## EXTRACTED ENTRIES

____

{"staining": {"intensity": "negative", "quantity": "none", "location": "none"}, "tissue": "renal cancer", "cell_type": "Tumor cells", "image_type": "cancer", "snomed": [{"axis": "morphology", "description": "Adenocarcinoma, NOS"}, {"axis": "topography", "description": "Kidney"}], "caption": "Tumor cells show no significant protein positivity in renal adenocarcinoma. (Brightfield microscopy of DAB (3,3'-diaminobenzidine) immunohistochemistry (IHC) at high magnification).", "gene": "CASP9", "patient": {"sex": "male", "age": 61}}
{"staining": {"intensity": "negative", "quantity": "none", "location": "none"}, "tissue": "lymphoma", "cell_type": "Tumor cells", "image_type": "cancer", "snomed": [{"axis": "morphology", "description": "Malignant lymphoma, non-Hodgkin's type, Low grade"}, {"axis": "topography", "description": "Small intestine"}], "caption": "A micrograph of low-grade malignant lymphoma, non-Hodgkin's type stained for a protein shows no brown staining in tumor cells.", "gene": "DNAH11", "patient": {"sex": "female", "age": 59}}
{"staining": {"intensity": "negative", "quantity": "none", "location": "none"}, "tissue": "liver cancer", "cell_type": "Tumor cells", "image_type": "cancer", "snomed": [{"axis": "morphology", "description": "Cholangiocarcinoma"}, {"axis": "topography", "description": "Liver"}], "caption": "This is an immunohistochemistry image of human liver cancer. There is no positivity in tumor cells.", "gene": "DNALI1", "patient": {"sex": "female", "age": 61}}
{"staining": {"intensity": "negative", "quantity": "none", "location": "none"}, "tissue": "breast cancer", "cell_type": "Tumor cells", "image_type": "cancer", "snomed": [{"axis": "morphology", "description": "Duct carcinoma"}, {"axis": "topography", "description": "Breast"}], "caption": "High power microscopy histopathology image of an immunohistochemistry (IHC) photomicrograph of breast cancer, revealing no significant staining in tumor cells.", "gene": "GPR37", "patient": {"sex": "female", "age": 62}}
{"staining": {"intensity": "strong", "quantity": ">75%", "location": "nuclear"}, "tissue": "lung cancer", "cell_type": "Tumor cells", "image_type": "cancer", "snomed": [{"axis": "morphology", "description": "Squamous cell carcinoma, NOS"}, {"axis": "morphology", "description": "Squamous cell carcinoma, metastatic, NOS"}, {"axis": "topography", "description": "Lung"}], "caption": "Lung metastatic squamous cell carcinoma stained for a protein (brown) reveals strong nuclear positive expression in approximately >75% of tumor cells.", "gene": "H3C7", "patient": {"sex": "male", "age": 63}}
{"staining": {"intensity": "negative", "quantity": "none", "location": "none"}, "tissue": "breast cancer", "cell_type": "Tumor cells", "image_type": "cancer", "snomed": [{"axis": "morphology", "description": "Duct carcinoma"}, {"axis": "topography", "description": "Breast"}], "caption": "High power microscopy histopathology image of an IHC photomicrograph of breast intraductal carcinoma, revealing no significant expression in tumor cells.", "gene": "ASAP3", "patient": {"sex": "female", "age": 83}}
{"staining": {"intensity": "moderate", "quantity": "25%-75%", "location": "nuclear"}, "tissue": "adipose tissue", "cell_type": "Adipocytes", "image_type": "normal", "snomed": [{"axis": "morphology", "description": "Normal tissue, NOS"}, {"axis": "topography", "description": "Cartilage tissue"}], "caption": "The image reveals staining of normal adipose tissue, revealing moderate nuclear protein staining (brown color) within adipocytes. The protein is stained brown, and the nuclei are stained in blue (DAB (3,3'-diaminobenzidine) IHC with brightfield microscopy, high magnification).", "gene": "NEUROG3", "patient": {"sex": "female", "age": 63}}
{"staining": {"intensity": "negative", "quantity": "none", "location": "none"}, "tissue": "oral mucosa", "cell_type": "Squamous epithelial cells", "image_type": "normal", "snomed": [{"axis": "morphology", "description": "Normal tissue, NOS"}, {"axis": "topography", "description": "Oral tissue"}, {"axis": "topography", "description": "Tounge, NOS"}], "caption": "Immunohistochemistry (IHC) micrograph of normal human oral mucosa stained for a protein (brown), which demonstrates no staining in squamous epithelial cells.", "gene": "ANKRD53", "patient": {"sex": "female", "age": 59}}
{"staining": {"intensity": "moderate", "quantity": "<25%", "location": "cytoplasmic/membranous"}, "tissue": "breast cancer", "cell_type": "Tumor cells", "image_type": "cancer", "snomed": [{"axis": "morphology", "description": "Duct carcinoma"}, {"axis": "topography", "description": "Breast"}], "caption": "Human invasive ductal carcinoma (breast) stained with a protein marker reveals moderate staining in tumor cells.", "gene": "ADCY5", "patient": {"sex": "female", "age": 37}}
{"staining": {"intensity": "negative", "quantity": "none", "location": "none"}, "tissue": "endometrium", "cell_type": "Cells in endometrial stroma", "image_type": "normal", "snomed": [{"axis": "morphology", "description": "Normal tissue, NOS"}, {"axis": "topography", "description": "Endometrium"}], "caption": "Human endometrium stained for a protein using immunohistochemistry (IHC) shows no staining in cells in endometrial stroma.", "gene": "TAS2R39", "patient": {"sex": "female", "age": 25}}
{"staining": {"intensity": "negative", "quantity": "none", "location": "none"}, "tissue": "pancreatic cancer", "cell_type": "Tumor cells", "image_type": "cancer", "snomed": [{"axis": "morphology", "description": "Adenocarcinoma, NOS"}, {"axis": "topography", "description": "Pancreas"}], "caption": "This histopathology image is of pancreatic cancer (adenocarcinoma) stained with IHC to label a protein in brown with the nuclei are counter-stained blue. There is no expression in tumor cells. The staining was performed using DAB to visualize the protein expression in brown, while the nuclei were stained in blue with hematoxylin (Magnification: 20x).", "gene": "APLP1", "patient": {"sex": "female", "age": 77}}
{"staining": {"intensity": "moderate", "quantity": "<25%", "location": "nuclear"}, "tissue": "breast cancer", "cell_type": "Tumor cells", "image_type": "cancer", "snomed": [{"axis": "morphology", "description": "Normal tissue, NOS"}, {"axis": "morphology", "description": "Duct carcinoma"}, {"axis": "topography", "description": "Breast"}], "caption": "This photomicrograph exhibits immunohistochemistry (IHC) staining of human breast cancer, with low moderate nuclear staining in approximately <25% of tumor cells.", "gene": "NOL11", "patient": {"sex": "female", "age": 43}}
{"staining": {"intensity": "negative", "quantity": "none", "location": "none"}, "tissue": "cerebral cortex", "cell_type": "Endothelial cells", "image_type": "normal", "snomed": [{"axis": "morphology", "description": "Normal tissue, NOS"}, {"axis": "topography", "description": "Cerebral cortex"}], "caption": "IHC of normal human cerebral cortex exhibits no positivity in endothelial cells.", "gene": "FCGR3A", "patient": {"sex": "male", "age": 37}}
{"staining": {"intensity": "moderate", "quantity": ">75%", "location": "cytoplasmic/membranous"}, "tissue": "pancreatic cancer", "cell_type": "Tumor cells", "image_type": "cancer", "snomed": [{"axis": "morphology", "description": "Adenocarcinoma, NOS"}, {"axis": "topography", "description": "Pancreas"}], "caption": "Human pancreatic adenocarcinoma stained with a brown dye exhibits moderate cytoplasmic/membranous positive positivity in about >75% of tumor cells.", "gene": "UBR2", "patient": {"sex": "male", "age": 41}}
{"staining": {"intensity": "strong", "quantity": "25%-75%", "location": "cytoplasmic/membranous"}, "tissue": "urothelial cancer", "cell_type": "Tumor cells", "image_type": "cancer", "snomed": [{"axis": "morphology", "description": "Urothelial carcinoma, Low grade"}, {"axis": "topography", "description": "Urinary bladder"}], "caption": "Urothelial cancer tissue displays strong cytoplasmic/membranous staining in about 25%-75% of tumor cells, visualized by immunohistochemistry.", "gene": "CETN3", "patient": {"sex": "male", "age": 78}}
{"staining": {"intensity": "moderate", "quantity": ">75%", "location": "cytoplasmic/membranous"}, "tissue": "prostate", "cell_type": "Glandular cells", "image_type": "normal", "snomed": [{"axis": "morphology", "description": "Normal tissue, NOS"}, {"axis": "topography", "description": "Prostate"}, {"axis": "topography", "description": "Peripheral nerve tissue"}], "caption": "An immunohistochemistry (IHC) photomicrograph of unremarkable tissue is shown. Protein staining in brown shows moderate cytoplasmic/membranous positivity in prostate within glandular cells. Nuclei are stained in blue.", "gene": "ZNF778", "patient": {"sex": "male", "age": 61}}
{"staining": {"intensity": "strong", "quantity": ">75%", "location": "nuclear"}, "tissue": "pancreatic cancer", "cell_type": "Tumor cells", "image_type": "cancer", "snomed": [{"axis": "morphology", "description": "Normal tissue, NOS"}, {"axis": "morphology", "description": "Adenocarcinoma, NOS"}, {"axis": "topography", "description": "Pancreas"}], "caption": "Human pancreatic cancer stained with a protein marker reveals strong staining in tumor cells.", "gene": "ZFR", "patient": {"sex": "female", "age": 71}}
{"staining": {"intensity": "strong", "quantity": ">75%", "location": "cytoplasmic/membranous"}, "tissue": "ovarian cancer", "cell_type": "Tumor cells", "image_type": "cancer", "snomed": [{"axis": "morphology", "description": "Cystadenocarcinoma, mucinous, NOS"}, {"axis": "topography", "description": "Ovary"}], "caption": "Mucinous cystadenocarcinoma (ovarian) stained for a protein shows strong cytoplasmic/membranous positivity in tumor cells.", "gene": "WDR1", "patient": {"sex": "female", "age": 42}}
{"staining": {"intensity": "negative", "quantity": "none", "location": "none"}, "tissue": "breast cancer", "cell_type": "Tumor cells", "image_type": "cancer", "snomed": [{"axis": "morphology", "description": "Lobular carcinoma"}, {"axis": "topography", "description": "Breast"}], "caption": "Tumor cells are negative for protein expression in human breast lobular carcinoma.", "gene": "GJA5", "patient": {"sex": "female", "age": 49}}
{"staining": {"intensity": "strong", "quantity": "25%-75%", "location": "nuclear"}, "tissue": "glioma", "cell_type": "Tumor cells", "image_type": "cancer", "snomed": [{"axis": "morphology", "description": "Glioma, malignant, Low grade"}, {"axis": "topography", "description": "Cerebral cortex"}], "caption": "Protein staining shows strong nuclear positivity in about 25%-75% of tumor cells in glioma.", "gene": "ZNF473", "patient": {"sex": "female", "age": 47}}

____

## WORK TO COMPLETE
Please copy, exactly as written, every line in the listing above from the line with "histopathology image is" up to and including the line with "pancreatic adenocarcinoma stained".

## ANSWER BOX
{"staining": {"intensity": "negative", "quantity": "none", "location": "none"}, "tissue": "pancreatic cancer", "cell_type": "Tumor cells", "image_type": "cancer", "snomed": [{"axis": "morphology", "description": "Adenocarcinoma, NOS"}, {"axis": "topography", "description": "Pancreas"}], "caption": "This histopathology image is of pancreatic cancer (adenocarcinoma) stained with IHC to label a protein in brown with the nuclei are counter-stained blue. There is no expression in tumor cells. The staining was performed using DAB to visualize the protein expression in brown, while the nuclei were stained in blue with hematoxylin (Magnification: 20x).", "gene": "APLP1", "patient": {"sex": "female", "age": 77}}
{"staining": {"intensity": "moderate", "quantity": "<25%", "location": "nuclear"}, "tissue": "breast cancer", "cell_type": "Tumor cells", "image_type": "cancer", "snomed": [{"axis": "morphology", "description": "Normal tissue, NOS"}, {"axis": "morphology", "description": "Duct carcinoma"}, {"axis": "topography", "description": "Breast"}], "caption": "This photomicrograph exhibits immunohistochemistry (IHC) staining of human breast cancer, with low moderate nuclear staining in approximately <25% of tumor cells.", "gene": "NOL11", "patient": {"sex": "female", "age": 43}}
{"staining": {"intensity": "negative", "quantity": "none", "location": "none"}, "tissue": "cerebral cortex", "cell_type": "Endothelial cells", "image_type": "normal", "snomed": [{"axis": "morphology", "description": "Normal tissue, NOS"}, {"axis": "topography", "description": "Cerebral cortex"}], "caption": "IHC of normal human cerebral cortex exhibits no positivity in endothelial cells.", "gene": "FCGR3A", "patient": {"sex": "male", "age": 37}}
{"staining": {"intensity": "moderate", "quantity": ">75%", "location": "cytoplasmic/membranous"}, "tissue": "pancreatic cancer", "cell_type": "Tumor cells", "image_type": "cancer", "snomed": [{"axis": "morphology", "description": "Adenocarcinoma, NOS"}, {"axis": "topography", "description": "Pancreas"}], "caption": "Human pancreatic adenocarcinoma stained with a brown dye exhibits moderate cytoplasmic/membranous positive positivity in about >75% of tumor cells.", "gene": "UBR2", "patient": {"sex": "male", "age": 41}}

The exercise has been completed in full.